» **What the task asks**
Could you copy out every line of the data where the word "baseline" occurs?

Revision tracking records
○ ○ ○
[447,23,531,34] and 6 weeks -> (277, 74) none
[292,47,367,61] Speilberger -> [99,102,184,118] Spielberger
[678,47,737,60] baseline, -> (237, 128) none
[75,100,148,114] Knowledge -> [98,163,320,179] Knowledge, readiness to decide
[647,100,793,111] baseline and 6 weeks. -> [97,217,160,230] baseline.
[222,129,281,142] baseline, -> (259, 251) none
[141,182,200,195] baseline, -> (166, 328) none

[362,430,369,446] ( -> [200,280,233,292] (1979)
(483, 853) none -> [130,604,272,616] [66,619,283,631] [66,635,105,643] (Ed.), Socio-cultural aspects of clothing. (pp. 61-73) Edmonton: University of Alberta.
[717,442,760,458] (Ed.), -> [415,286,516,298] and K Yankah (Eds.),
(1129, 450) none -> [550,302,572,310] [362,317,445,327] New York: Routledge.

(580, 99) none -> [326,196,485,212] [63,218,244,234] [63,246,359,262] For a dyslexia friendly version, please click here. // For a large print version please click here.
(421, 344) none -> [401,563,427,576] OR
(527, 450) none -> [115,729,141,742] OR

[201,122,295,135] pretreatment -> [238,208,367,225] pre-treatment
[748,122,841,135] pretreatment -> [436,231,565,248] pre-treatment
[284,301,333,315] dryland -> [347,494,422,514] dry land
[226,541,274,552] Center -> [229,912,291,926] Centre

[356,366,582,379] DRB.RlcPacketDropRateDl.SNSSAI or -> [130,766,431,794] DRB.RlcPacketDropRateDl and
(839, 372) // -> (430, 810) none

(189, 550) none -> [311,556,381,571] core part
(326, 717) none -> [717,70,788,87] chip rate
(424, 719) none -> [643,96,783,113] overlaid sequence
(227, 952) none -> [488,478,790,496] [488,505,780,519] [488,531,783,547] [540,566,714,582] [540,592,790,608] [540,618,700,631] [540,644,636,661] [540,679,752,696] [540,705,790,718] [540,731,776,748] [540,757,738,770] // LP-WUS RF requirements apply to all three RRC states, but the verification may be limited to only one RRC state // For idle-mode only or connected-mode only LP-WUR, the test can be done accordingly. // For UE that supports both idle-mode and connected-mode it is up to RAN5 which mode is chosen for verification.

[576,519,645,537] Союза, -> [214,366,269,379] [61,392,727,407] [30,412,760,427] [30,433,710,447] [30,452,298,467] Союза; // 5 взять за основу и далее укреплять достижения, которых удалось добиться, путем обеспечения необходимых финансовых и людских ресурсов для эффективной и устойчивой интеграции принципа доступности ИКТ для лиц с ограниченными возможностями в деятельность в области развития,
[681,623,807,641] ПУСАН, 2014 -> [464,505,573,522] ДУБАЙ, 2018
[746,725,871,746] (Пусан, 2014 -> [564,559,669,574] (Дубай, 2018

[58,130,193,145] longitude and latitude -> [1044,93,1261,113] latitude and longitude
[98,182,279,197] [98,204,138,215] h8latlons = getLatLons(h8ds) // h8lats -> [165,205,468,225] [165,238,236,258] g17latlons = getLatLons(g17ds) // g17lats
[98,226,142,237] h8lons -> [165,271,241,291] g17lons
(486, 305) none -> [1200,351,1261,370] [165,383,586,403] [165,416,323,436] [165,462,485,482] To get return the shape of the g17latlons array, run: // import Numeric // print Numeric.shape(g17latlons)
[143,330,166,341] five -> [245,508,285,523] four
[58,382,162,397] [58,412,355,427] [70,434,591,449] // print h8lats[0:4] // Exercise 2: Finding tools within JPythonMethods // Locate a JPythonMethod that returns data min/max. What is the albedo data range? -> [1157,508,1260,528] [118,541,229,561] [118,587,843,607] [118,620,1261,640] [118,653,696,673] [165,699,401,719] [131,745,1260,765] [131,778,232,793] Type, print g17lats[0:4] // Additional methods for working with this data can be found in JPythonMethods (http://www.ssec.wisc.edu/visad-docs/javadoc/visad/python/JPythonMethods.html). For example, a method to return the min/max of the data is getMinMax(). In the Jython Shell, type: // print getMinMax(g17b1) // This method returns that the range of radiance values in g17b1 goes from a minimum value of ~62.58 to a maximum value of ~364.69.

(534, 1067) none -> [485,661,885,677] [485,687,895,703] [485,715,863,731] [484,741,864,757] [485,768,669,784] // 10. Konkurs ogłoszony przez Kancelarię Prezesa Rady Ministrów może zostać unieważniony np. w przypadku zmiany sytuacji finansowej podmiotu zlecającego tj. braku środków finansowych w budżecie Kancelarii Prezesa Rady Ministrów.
○ ○ ○
» **Exercise output**
[678,47,737,60] baseline, -> (237, 128) none
[647,100,793,111] baseline and 6 weeks. -> [97,217,160,230] baseline.
[222,129,281,142] baseline, -> (259, 251) none
[141,182,200,195] baseline, -> (166, 328) none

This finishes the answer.